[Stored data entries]
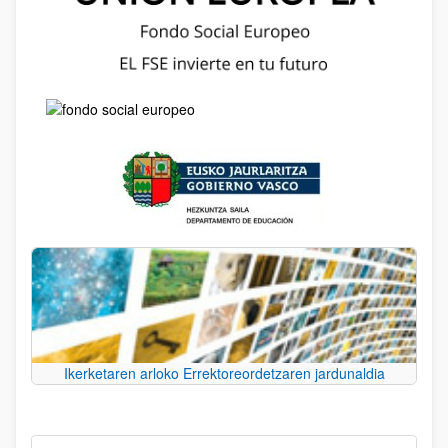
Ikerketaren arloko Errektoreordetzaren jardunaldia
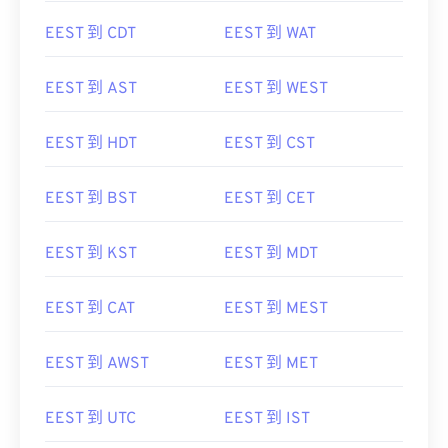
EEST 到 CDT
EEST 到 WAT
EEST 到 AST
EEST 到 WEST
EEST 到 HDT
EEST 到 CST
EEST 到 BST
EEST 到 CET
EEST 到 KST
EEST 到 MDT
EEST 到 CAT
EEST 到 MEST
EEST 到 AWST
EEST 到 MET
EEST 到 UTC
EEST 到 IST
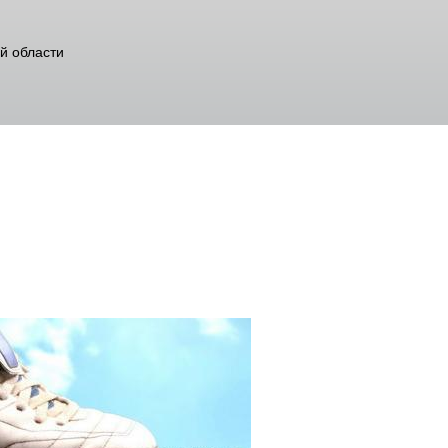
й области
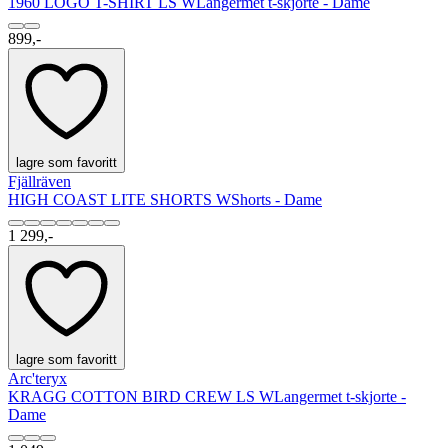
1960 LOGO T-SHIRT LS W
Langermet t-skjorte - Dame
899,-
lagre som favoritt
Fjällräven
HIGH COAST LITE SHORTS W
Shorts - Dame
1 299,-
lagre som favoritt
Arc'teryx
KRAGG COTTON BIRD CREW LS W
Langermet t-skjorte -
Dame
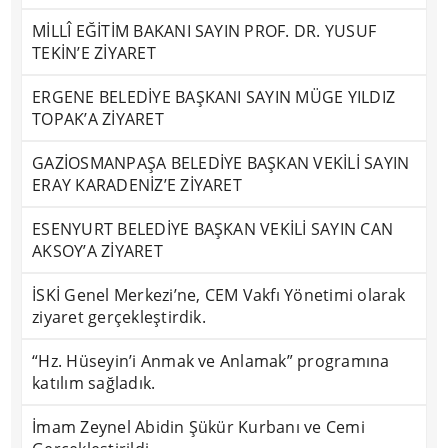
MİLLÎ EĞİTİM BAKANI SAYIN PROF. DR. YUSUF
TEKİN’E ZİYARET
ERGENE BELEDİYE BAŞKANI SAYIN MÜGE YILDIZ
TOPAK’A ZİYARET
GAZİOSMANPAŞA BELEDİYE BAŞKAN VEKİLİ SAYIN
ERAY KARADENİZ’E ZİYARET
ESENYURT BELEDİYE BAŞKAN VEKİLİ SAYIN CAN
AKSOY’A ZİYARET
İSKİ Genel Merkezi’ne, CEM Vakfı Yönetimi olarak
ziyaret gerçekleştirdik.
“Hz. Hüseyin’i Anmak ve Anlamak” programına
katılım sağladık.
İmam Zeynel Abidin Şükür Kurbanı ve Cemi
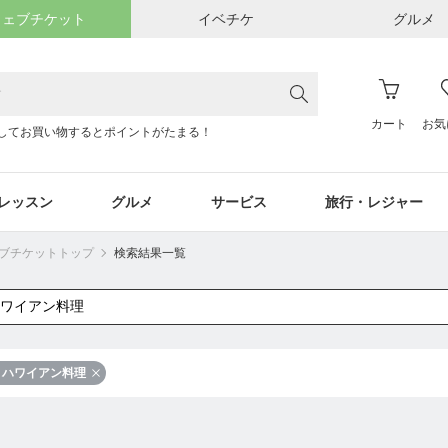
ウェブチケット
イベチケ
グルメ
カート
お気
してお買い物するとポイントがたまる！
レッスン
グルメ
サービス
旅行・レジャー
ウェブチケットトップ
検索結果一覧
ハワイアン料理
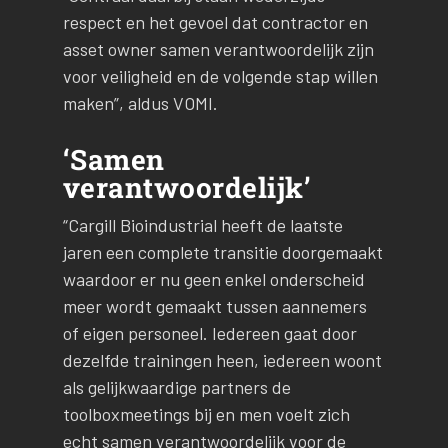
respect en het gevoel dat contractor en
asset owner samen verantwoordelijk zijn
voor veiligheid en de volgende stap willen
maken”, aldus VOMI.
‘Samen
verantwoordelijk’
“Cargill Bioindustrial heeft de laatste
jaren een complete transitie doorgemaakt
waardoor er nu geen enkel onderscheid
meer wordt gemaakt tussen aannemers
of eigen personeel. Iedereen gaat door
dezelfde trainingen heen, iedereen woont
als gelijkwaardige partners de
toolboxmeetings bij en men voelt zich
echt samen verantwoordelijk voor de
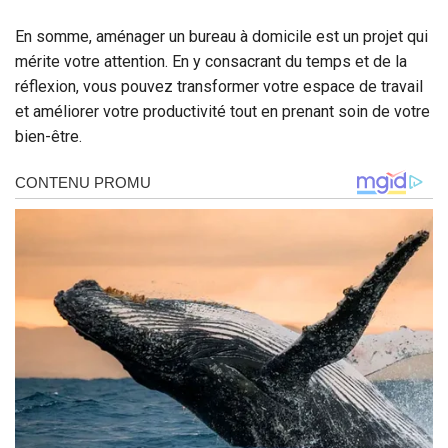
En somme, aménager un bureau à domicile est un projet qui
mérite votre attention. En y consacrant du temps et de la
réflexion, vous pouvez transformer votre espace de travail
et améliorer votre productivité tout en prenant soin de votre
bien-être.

...

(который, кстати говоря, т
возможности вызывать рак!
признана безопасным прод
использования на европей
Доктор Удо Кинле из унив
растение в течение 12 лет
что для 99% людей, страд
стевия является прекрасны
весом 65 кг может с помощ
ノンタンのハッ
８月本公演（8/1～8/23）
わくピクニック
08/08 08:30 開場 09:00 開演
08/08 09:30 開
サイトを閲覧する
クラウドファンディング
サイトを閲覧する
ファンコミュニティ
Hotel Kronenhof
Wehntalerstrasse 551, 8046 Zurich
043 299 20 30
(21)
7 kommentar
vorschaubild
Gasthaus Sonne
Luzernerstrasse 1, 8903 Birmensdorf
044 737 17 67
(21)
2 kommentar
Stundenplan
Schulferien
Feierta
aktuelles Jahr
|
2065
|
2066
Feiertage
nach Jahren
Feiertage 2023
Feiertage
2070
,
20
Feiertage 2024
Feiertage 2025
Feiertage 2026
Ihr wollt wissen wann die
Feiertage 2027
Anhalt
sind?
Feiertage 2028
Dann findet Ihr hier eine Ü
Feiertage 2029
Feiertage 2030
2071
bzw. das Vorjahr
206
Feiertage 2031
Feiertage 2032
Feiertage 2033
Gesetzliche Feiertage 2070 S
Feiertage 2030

* _ACTIVITY_
Please render the lines as a numbered list, from the line with "1960 LOGO T-SHIRT LS W" up to and including the line with "İmam Zeynel Abidin Şükür Kurbanı ve Cemi", dropping blank lines and leaving out the pictures.

* _EXERCISE OUTPUT_
1. 1960 LOGO T-SHIRT LS W
2. Langermet t-skjorte - Dame
3. 899,-
4. lagre som favoritt
5. Fjällräven
6. HIGH COAST LITE SHORTS W
7. Shorts - Dame
8. 1 299,-
9. lagre som favoritt
10. Arc'teryx
11. KRAGG COTTON BIRD CREW LS W
12. Langermet t-skjorte -
13. Dame
14. MİLLÎ EĞİTİM BAKANI SAYIN PROF. DR. YUSUF
15. TEKİN’E ZİYARET
16. ERGENE BELEDİYE BAŞKANI SAYIN MÜGE YILDIZ
17. TOPAK’A ZİYARET
18. GAZİOSMANPAŞA BELEDİYE BAŞKAN VEKİLİ SAYIN
19. ERAY KARADENİZ’E ZİYARET
20. ESENYURT BELEDİYE BAŞKAN VEKİLİ SAYIN CAN
21. AKSOY’A ZİYARET
22. İSKİ Genel Merkezi’ne, CEM Vakfı Yönetimi olarak
23. ziyaret gerçekleştirdik.
24. “Hz. Hüseyin’i Anmak ve Anlamak” programına
25. katılım sağladık.
26. İmam Zeynel Abidin Şükür Kurbanı ve Cemi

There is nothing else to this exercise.